== Input
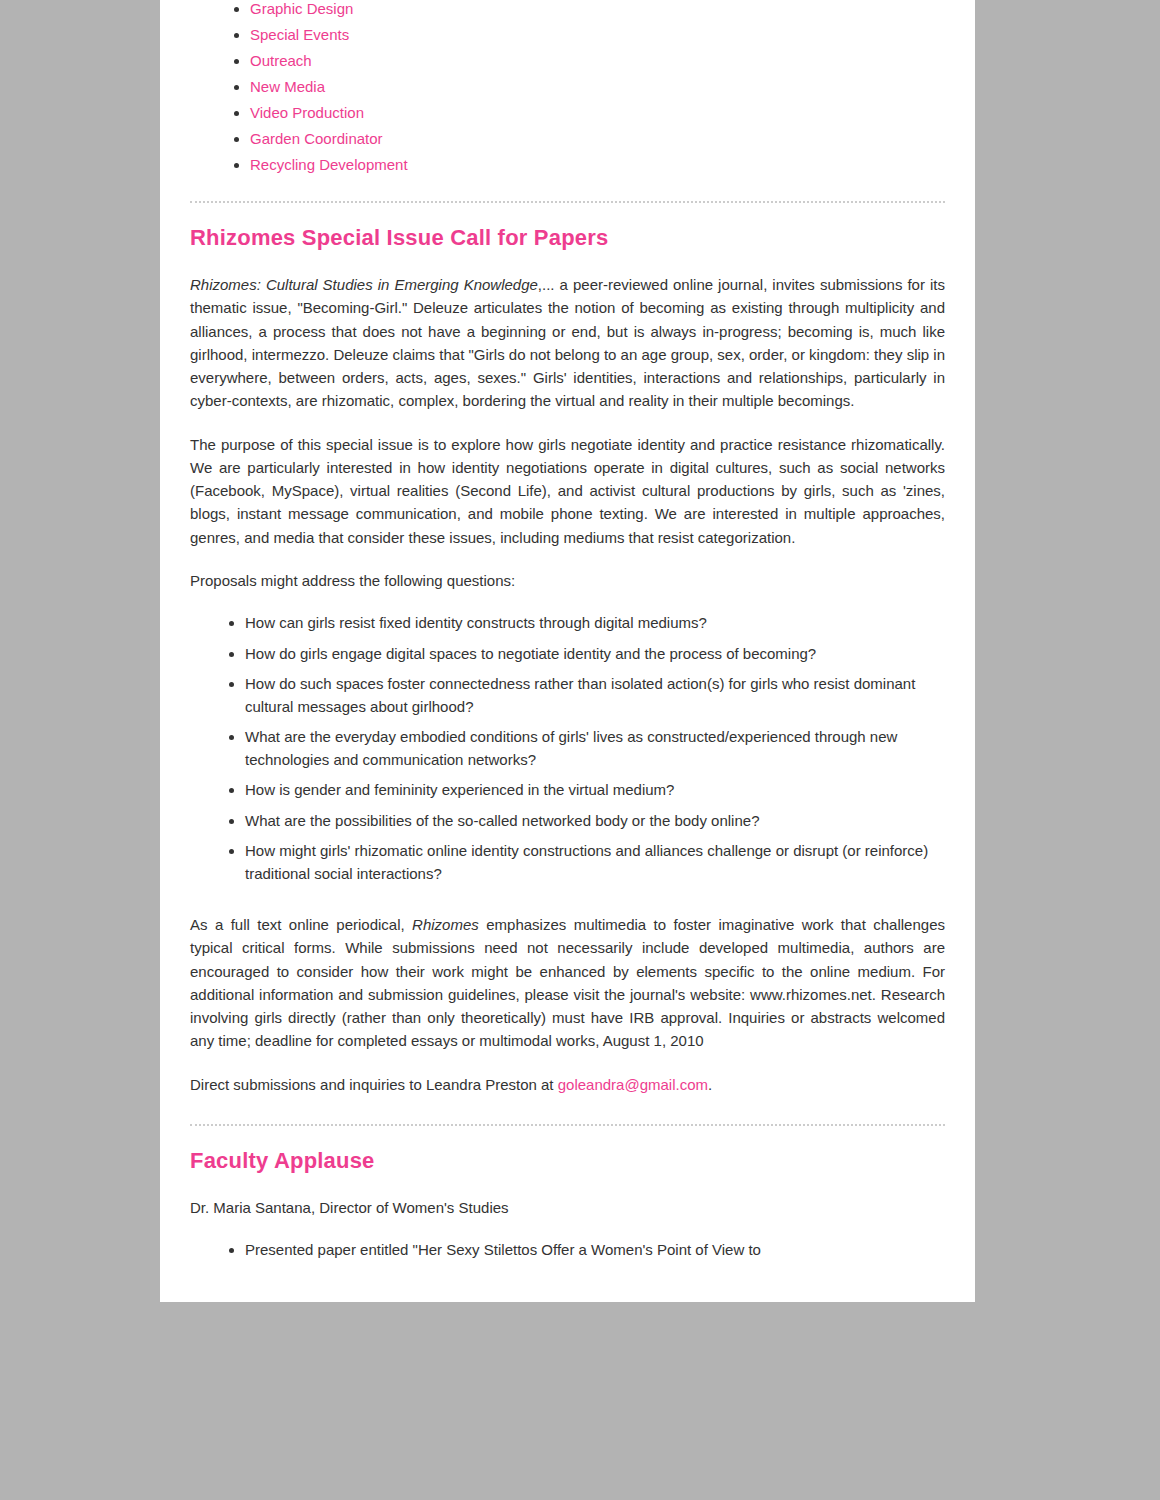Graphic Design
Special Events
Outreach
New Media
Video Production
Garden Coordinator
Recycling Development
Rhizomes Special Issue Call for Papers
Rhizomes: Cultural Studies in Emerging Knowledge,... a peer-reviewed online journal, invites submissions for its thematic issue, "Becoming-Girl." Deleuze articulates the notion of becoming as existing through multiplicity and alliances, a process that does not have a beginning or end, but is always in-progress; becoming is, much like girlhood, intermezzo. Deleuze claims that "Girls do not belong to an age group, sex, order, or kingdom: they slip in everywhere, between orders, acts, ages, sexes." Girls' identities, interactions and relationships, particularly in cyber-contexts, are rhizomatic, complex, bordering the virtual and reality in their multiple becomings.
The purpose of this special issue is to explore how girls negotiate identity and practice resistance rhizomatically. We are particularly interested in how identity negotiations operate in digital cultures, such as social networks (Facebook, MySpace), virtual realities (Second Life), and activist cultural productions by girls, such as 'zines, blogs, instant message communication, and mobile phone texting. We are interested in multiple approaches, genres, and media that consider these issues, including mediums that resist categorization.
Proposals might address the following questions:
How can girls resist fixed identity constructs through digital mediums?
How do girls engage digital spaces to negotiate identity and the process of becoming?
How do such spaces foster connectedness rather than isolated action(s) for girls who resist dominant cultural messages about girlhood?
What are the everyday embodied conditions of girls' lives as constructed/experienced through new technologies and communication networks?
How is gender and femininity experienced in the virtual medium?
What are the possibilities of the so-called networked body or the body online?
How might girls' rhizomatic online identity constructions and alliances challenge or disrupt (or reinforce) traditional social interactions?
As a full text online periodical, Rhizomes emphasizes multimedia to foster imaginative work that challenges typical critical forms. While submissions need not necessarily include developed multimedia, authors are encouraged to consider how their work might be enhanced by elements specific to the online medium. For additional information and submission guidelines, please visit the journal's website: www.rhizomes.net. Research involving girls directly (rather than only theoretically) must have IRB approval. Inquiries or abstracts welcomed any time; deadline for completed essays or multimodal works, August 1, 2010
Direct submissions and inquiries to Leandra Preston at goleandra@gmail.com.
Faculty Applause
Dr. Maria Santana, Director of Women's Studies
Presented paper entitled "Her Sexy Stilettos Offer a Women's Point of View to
====
== Input
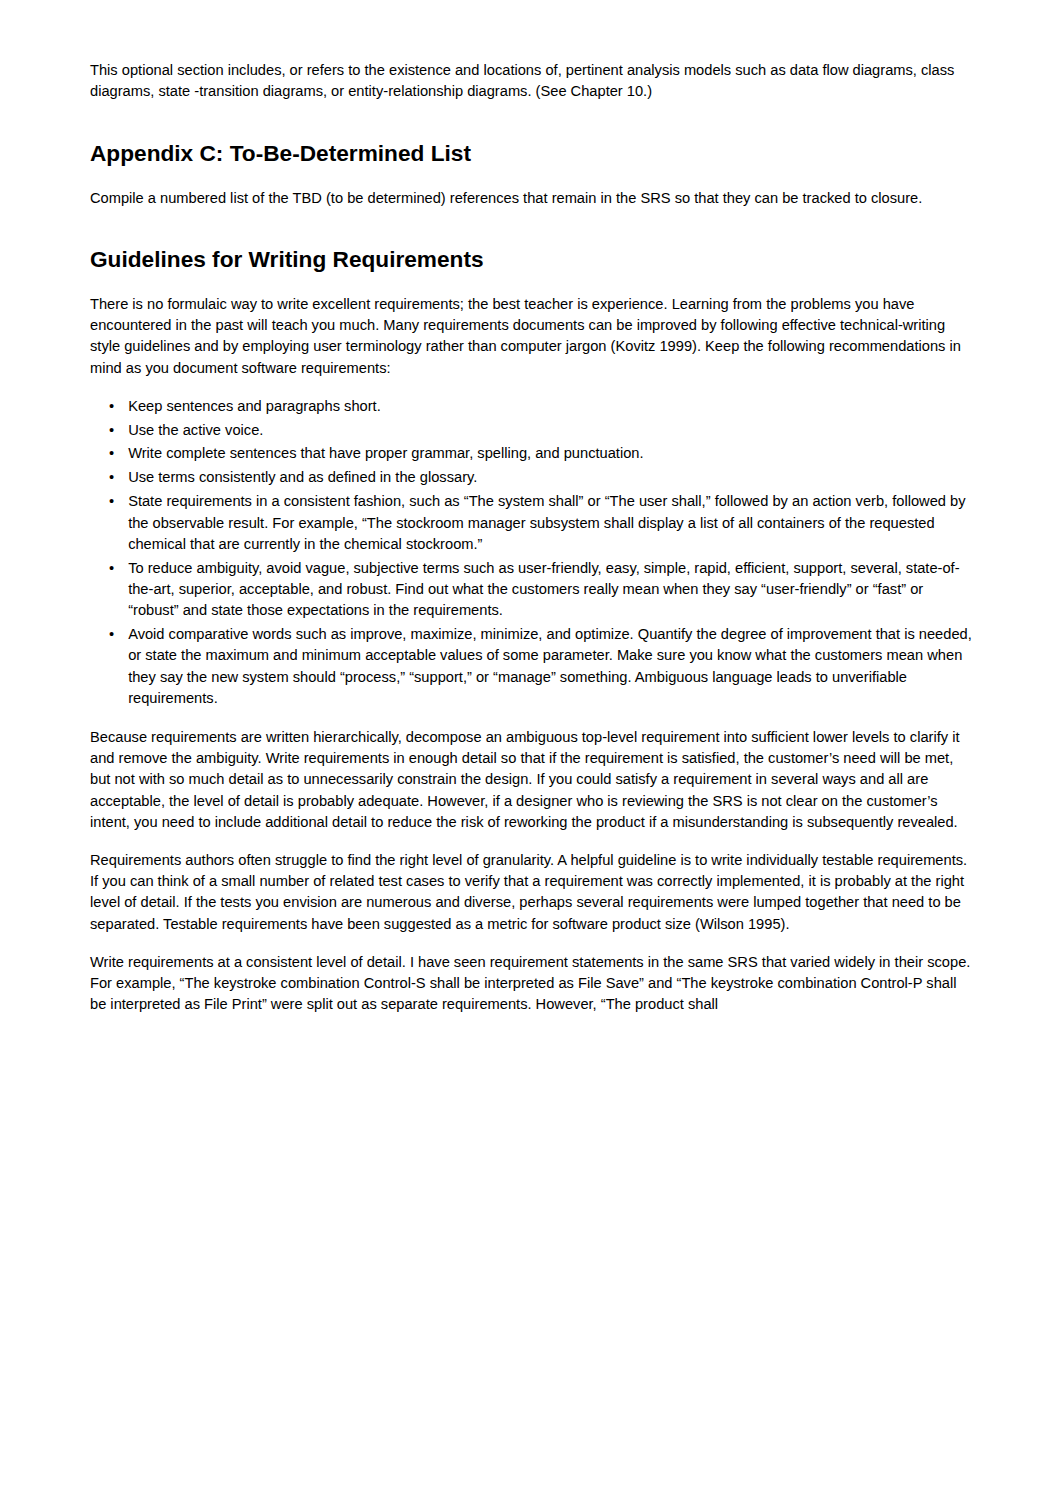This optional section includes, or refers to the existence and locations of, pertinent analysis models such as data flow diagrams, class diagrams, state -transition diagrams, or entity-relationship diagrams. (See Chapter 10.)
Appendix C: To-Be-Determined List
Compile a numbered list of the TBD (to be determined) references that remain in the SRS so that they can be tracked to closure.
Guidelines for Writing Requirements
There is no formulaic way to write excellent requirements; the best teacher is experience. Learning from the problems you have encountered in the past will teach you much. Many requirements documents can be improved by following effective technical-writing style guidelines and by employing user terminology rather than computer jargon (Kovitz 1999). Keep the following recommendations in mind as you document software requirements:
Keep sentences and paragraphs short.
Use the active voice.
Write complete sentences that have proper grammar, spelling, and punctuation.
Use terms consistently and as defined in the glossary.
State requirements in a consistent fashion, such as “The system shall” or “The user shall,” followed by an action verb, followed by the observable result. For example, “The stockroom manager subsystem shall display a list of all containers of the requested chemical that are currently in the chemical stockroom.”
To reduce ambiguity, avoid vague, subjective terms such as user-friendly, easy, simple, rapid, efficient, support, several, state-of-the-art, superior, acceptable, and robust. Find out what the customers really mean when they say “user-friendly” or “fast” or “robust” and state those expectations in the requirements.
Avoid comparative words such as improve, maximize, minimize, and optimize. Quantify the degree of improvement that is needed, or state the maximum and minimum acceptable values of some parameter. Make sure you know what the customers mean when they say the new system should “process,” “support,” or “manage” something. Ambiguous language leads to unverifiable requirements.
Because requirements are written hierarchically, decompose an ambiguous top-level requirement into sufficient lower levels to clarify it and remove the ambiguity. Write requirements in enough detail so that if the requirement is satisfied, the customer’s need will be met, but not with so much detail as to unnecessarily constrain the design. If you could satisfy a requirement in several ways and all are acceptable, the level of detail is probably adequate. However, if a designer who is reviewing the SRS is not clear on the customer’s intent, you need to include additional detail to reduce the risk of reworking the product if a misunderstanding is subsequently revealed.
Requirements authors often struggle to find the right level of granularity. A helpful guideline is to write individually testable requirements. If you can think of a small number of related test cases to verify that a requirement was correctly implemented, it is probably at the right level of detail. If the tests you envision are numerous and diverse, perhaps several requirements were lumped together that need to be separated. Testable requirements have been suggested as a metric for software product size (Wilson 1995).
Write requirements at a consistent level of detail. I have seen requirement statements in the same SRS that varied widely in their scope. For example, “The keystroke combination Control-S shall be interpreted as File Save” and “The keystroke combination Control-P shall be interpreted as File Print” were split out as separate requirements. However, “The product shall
====
**Exercise requirements**
In the entries above, one line contains "Faculty Applause" and another contains "Presented paper entitled". Reproduce exactly those two lines and the lines between them, nothing else.

**Output of the task**
Faculty Applause
Dr. Maria Santana, Director of Women's Studies
Presented paper entitled "Her Sexy Stilettos Offer a Women's Point of View to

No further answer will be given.